Louis MacNeice, in his much quoted poem, 'Snow', writes 'I peel and portion/ a tangerine and spit the pips and feel/ the drunkenness of things being various.' This little moment by MacNeice is supposed to convey the intense sensory experience of what it's like being alive. I love the way he tries to convey the extraordinary out of the ordinary but have at times wondered if he gets a bit carried away here. I mean he is just eating an orange after all. But, maybe it was just a really, really good one. I have been known to sniff pretty much everything before I eat it to get the full experience of it, and I can definitely be found to do this with an clementine, and I do enjoy it, even if I don't quite get drunk on it in the same way as Louis does.

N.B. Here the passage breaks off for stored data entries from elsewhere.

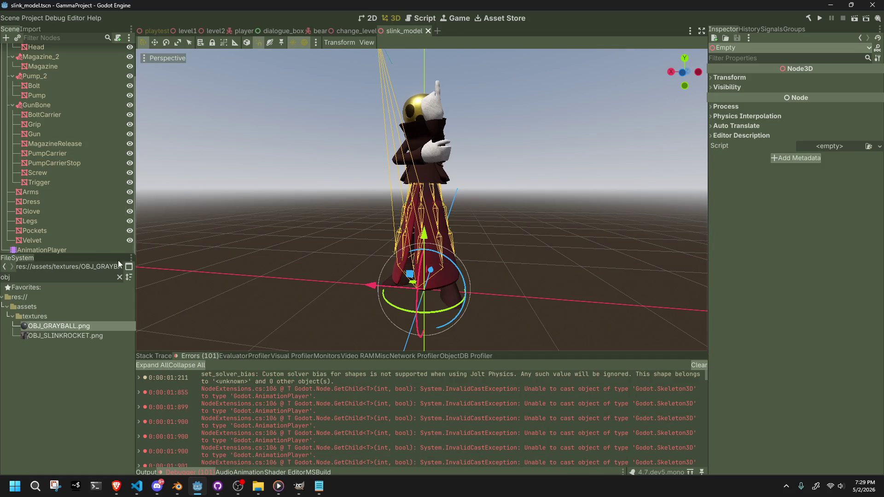
Step: Collapse Skeleton3D, select the inherited Empty node, try deleting it and dismiss the alert
click(58, 200)
scroll(56, 219, up, 3)
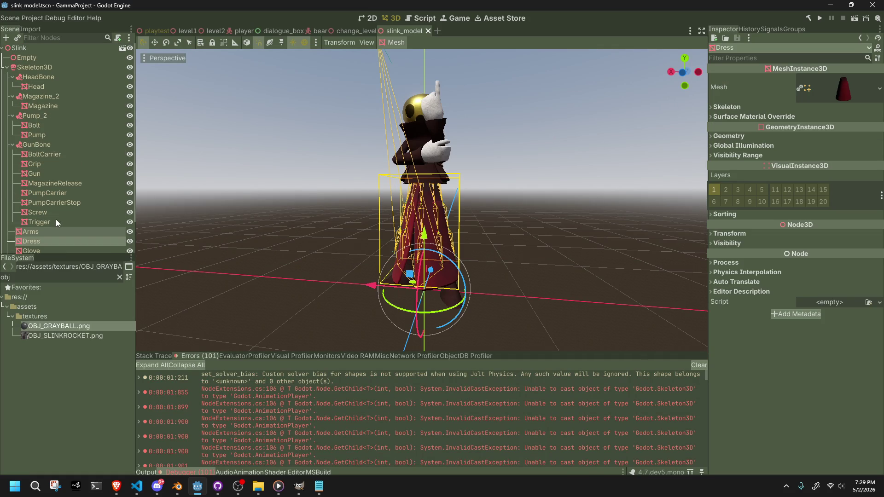
click(6, 67)
click(26, 58)
key(Delete)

However, he was eating a tangerine after all, which do have more seeds than a clementine, and are much bolder and intense in flavour and more used for zesting and marmalades than snacking. And this leaves me wondering: would Louis MacNeice have written 'Snow' if he'd had the much milder, sweeter clementine?


Probably not.


And these are the details (or oranges, rather) upon which great poems are built.